In reply to: Michael Paquier (#1)

Re: Continuous buildfarm failures on hamster with bin-check

Hi,

On 2017-04-18 16:07:38 +0900, Michael Paquier wrote:

Some of you may have noticed that hamster is heavily red on the
buildfarm. I have done a bit of investigation, and I am able to
reproduce the failure manually. But actually after looking at the logs
the error has obviously showed up:
2017-04-16 05:07:19.650 JST [18282] LOG: database system is ready to
accept connections
2017-04-16 05:08:36.725 JST [18296] LOG: using stale statistics
instead of current ones because stats collector is not responding
2017-04-16 05:10:22.207 JST [18303] t/010_pg_basebackup.pl LOG:
terminating walsender process due to replication timeout
2017-04-16 05:10:30.180 JST [18306] LOG: using stale statistics
instead of current ones because stats collector is not responding

Stale regressions means that the system is just constrained so much
that things are timing out.

In order to avoid such failures with normal regression tests, I have
set up extra_config so as stats_temp_directory goes to a tmpfs to
avoid stale statistics

How high do you need to make the hardcoded limit for this to succeed
without a tmpfs? If hamster fails this regularly I think we have to do
something about it, rather than paper over it. What's the storage
situation currently like?

Greetings,

Andres Freund

--
Sent via pgsql-hackers mailing list (pgsql-hackers@postgresql.org)
To make changes to your subscription:
http://www.postgresql.org/mailpref/pgsql-hackers

Michael Paquier

michael.paquier@gmail.com

over 8 years ago

In reply to: Andres Freund (#2)

Re: Continuous buildfarm failures on hamster with bin-check

On Tue, Apr 18, 2017 at 4:15 PM, Andres Freund <andres@anarazel.de> wrote:

Hi,

On 2017-04-18 16:07:38 +0900, Michael Paquier wrote:

Some of you may have noticed that hamster is heavily red on the
buildfarm. I have done a bit of investigation, and I am able to
reproduce the failure manually. But actually after looking at the logs
the error has obviously showed up:
2017-04-16 05:07:19.650 JST [18282] LOG: database system is ready to
accept connections
2017-04-16 05:08:36.725 JST [18296] LOG: using stale statistics
instead of current ones because stats collector is not responding
2017-04-16 05:10:22.207 JST [18303] t/010_pg_basebackup.pl LOG:
terminating walsender process due to replication timeout
2017-04-16 05:10:30.180 JST [18306] LOG: using stale statistics
instead of current ones because stats collector is not responding

Stale regressions means that the system is just constrained so much
that things are timing out.

In order to avoid such failures with normal regression tests, I have
set up extra_config so as stats_temp_directory goes to a tmpfs to
avoid stale statistics

How high do you need to make the hardcoded limit for this to succeed
without a tmpfs?

[PROBLEM 1] Count the lines of the listing that contain the string "down", matching case exactly, and give only the number.
The mailing-list thread and the listing come from unrelated sources.

[Data records]
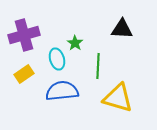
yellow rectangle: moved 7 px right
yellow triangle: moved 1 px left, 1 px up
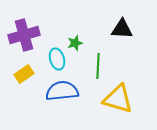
green star: rotated 21 degrees clockwise
yellow triangle: moved 1 px down
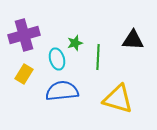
black triangle: moved 11 px right, 11 px down
green line: moved 9 px up
yellow rectangle: rotated 24 degrees counterclockwise
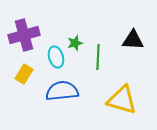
cyan ellipse: moved 1 px left, 2 px up
yellow triangle: moved 4 px right, 1 px down
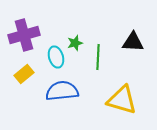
black triangle: moved 2 px down
yellow rectangle: rotated 18 degrees clockwise
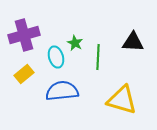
green star: rotated 28 degrees counterclockwise
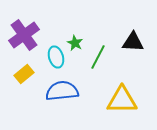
purple cross: rotated 20 degrees counterclockwise
green line: rotated 25 degrees clockwise
yellow triangle: rotated 16 degrees counterclockwise
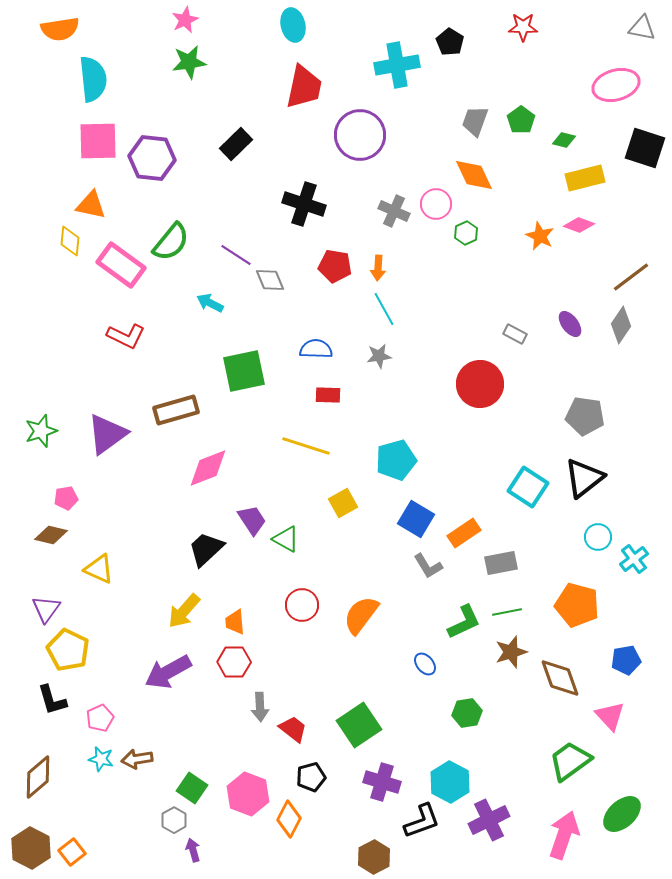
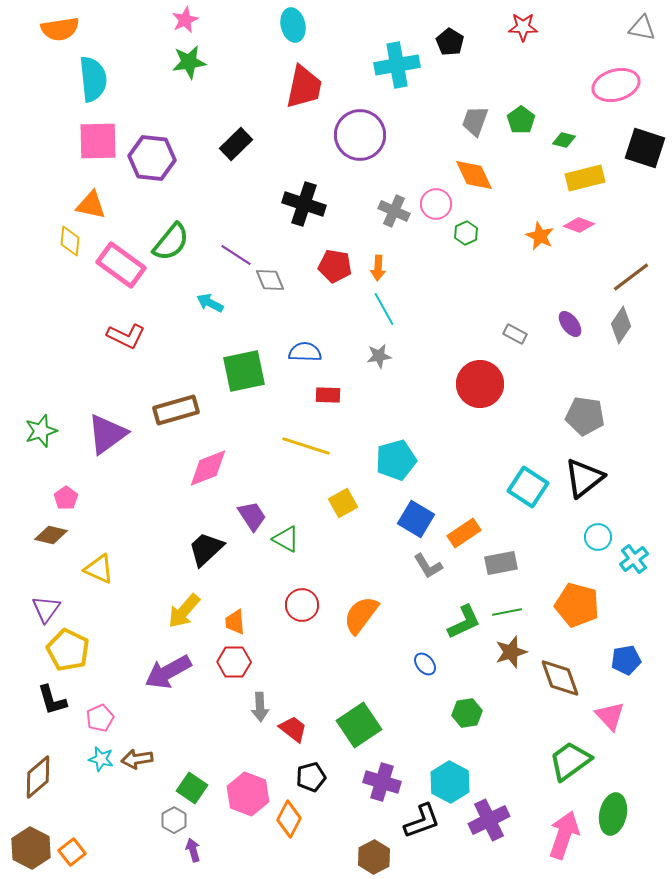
blue semicircle at (316, 349): moved 11 px left, 3 px down
pink pentagon at (66, 498): rotated 25 degrees counterclockwise
purple trapezoid at (252, 520): moved 4 px up
green ellipse at (622, 814): moved 9 px left; rotated 36 degrees counterclockwise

[PROBLEM 2] Reproduce the mailing-list thread from "To make changes" up to and including "Andres Freund (#2)", word for word.

[FINAL ANSWER 1] 5

[FINAL ANSWER 2]
To make changes to your subscription:
http://www.postgresql.org/mailpref/pgsql-hackers

Michael Paquier

michael.paquier@gmail.com

over 8 years ago

In reply to: Andres Freund (#2)